Caminhos que se cruzam


Abri algumas janelas que fazia um tempo eu tinha fechado, esquecido. Estou mudando coisas de lugar, revendo ideias, mudando conceitos...

Bateu saudades, uma saudade de mim sabe?! Essa sensação leve e gostosa de apenas ser eu. Parece simples, talvez até uma bobagem você pode dizer... Mas não é tão simples assim.

A gente cresce ouvindo quem devemos ser, que corpo devemos ter, como devemos andar, querem controlar até o que vamos pensar, determinar até quem vamos amar... que música ouvir, que música cantar, e afins. A lista é longa (e com isso eu não estou falando das orientações dos nossos pais, e das pessoas que nos amam, que nos ensinam tantas coisas boas, e essenciais, falo de algo mais além).

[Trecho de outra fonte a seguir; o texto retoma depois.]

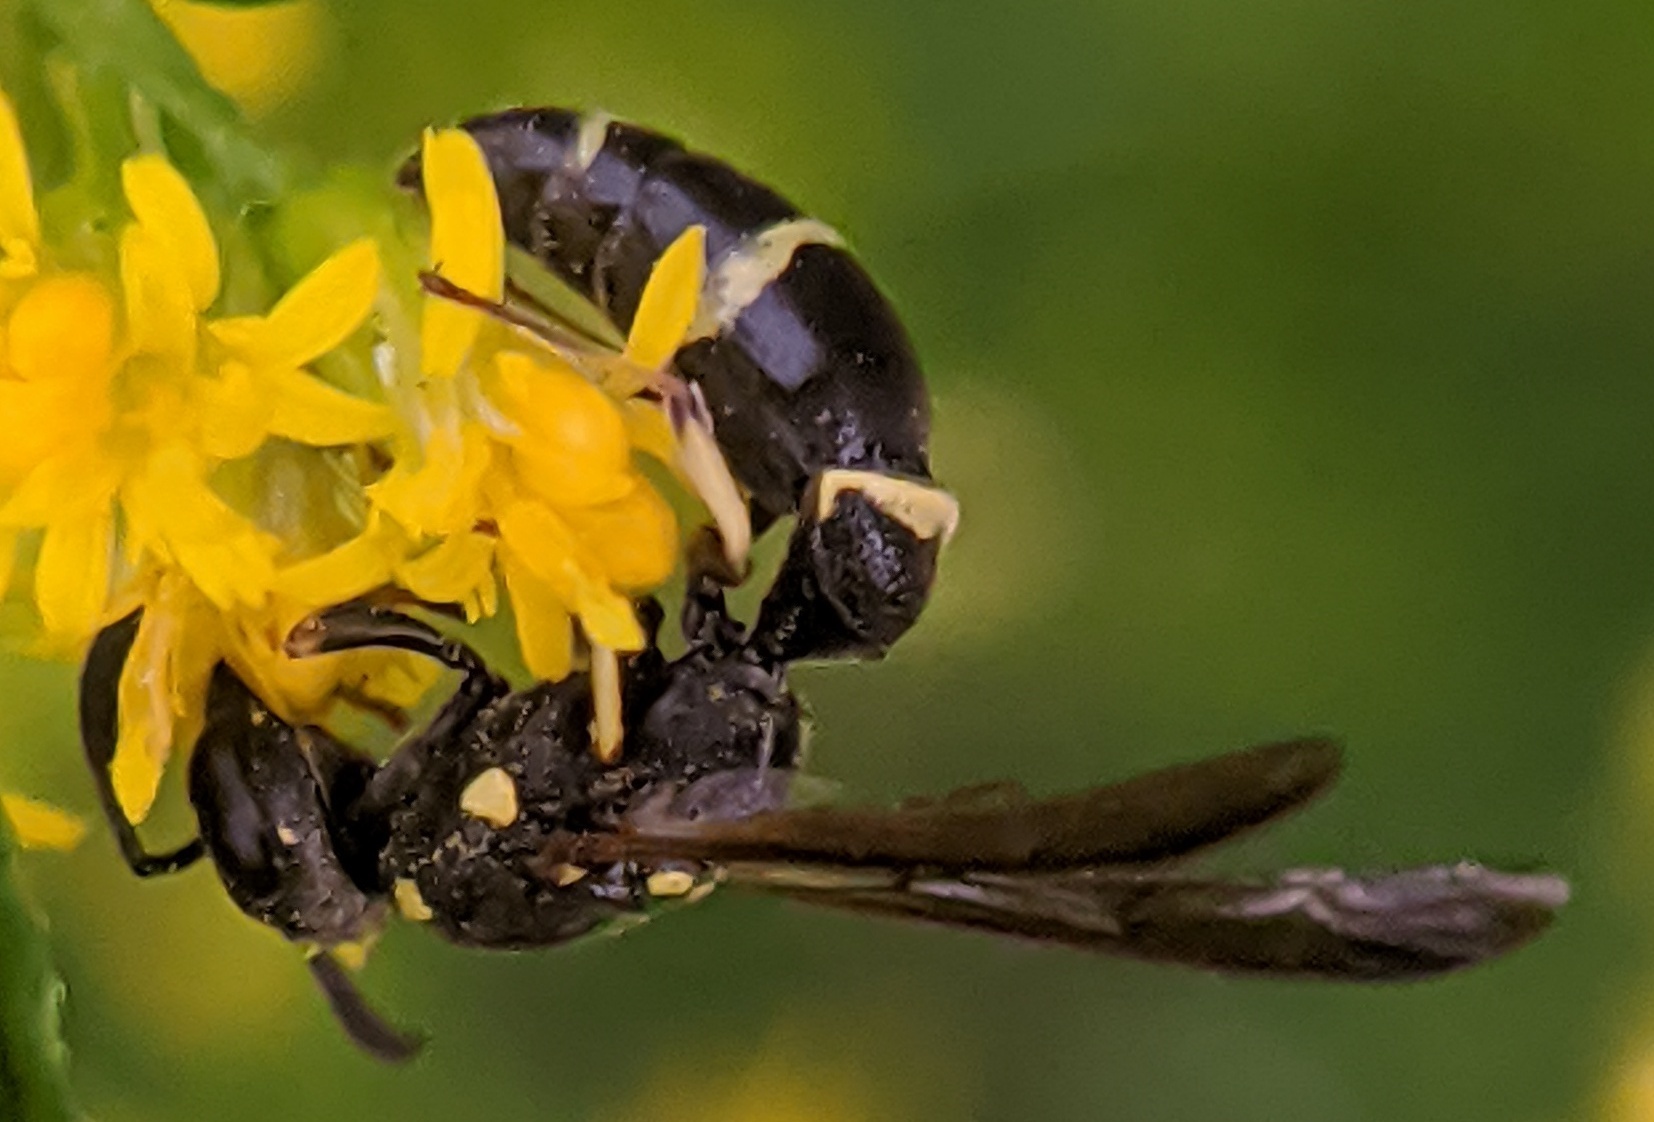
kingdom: Animalia
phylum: Arthropoda
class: Insecta
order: Hymenoptera
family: Eumenidae
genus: Symmorphus
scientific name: Symmorphus canadensis
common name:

O fato é que nesse caminhar vamos nos esquecendo pelos cantos, nos perdendo dentro do próprio corpo. Sufocamos as nossas vontades, anulamos o nosso eu.

Hoje andando, caminhando na complexidade dos meus pensamentos, organizando (ou pelo menos tentando) as coisas internas, fui encontrando partes de mim, pedaços, abraços, cicatrizes, sorrisos, desejos, vontades, tristezas e alegrias. Encontrei o meu eu que muitas vezes silenciei.

Deu saudade, saudades de mim...
Respirei, suspirei, cansei e parei
Me dei a mão, me levantei e abri a porta, a fechadura tava até enferrujada, e me olhei como quem vê um estranho, como quem não se reconhece, embora a imagem mais pareça um reflexo, você se assusta ao ver que não se tem espelho a frente. Apenas marcas, vontades passadas, coisas que ficaram... um 'eu' como se estivesse perdido em meio a tantos percalços, um eu que acabara de ser encontrado.

Ainda ouço a frase do meu eu quando nossos caminhos se cruzaram:

"-Me deixe passar, me deixe sair, me deixe ser eu, me deixe ser nós".
"-Sim, eu deixo. -Respondi".

Não quero atender as expectativas de ninguém, não quero me prender a essa tortura e a essa obrigação de ter que agradar, quero que as coisas fluam, que sejam leve, que sejam amor, que sejam flor, que sejam abraços, carinho, aconchego... que sejam, apenas sejam.

A gente tenta ser de tantos jeitos diferentes... apenas para agradar. Pura infantilidade, ingenuidade.

A beleza da vida não está nas mãos dos que nos aplaudem por fazermos o que eles querem que façamos, mas sim nas mãos que aplaudem nossa autenticidade, nossa ousadia... o nosso eu, que é tão singular... seja o meu, seja o seu... é nosso, muito embora queiram nos roubar.

Hoje se abrace de verdade, um abraço profundo... por ser exatamente quem é. Não importa o que os outros dizem. Ouça as batidas do seu coração, abrace o seu eu. Esse é o romance mais bonito que existe, não deixe que ele acabe.